→ **PROBLEM SET**:
1. Copy the stretch of the horse-facility thread from "However, she expects" through "much is reasonable?".
2. Give every distinct username that posts in the horse-facility thread.
3. Answer these from the horse-facility thread:
(a) How many stalls does the property have?
(b) What amount does the trainer say she pays per lesson elsewhere?
(c) For how many years did AtokaGhosthorse work for attorneys?

→ **PASSAGE PROVIDED**:
# charge trainer for use facility



## ninneke (Apr 27, 2014)

We are located in mid-Michigan (2hrs from Detroit) and just finished building our horse property from scratch. We have a few medium sized pastures, 6 stalls and a 60x120 indoor. Next spring we will make trails in our woods. Everything is brand new, we built it for me to have my horses at home. But to help with the overhead costs I wouldn't mind having boarders.
The trainer I take lessons with now would like to work out of my barn (she doesn't have one of her own). She will bring at least one of her students with her to board here, and maybe two others. She will probably also bring one of her lesson horses (in summer she does pasture board elsewhere but they don't have an indoor). She would also like to have other students haul in their horse for lessons. She is fully insured and will put my barn on her list as well. 
However, she expects to use my facility for free "because she will bring clients to board with me". I am not comfortable with that because obviously boarding is most likely break even and hardly profitable. And she isn't telling me how many she will bring and when exactly so I am not even sure about that. 
But I don't know other horse people around here well enough to ask what they do, charge or not, and how much. So I would really appreciate hearing a few opinions on this: 
- I don't like the hauling in: I don't feel the remuneration will cover the cost of the wear and tear. Trainer says she pays $10 per lesson elsewhere but that seems rather low considering they will use water, electricity and the wear and tear.
- Do I ask a commission from my trainer, and if so, I assume only for the non-boarders (so only the lessons on her lesson horse)? How much is reasonable?
Thanks!


----------



## AtokaGhosthorse (Oct 17, 2016)

I don't know about the costs - but working for two different attorneys for 20 years, I can tell you you better have something in place protecting you from getting sued if someone gets hurt on your place. DO NOT 'rent' the space or facilities out as an individual. You would need to consult an attorney in your state, but you're probably going to want an LLC and conduct your business under that name, as well as a contract/waiver of liability.


----------



## ninneke (Apr 27, 2014)

Thanks! That's all been taken care of


----------



## AnitaAnne (Oct 31, 2010)

That is a tough decision to make. It is true the trainer is bringing in boarders, which is money straight to you.

→ **MATERIAL**:
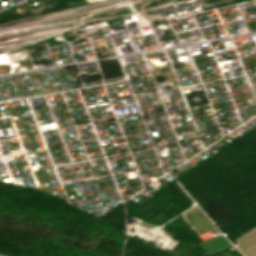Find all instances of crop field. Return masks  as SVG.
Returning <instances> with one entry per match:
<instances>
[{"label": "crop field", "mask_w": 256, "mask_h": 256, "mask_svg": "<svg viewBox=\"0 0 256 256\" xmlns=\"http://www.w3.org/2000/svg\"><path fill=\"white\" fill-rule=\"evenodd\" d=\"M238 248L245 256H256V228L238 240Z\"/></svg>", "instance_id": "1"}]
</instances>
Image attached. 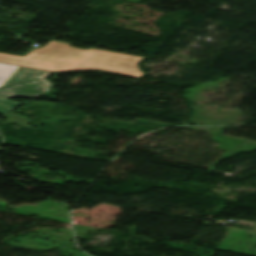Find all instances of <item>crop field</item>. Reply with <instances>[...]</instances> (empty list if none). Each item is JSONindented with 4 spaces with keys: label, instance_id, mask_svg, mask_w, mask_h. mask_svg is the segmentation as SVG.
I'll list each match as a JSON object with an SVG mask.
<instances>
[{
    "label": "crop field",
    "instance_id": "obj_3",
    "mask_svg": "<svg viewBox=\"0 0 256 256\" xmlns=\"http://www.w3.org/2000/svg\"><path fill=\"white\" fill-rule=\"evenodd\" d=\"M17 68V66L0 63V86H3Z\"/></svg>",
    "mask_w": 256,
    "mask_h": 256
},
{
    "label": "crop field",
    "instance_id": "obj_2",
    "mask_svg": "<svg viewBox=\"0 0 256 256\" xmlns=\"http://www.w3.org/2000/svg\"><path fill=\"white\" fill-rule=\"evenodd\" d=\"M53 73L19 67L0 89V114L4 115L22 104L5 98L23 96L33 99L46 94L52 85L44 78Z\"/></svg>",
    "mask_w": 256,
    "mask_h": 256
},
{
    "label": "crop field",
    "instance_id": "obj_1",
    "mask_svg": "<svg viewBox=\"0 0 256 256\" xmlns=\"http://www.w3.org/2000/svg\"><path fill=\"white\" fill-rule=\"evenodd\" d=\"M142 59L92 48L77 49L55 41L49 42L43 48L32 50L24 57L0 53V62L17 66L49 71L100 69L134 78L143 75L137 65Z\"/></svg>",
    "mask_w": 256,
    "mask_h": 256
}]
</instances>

→ **SET OF ANSWERS**:
1.
However, she expects to use my facility for free "because she will bring clients to board with me". I am not comfortable with that because obviously boarding is most likely break even and hardly profitable. And she isn't telling me how many she will bring and when exactly so I am not even sure about that. 
But I don't know other horse people around here well enough to ask what they do, charge or not, and how much. So I would really appreciate hearing a few opinions on this: 
- I don't like the hauling in: I don't feel the remuneration will cover the cost of the wear and tear. Trainer says she pays $10 per lesson elsewhere but that seems rather low considering they will use water, electricity and the wear and tear.
- Do I ask a commission from my trainer, and if so, I assume only for the non-boarders (so only the lessons on her lesson horse)? How much is reasonable?

2.
ninneke
AtokaGhosthorse
AnitaAnne

3.
(a) 6
(b) $10
(c) 20 years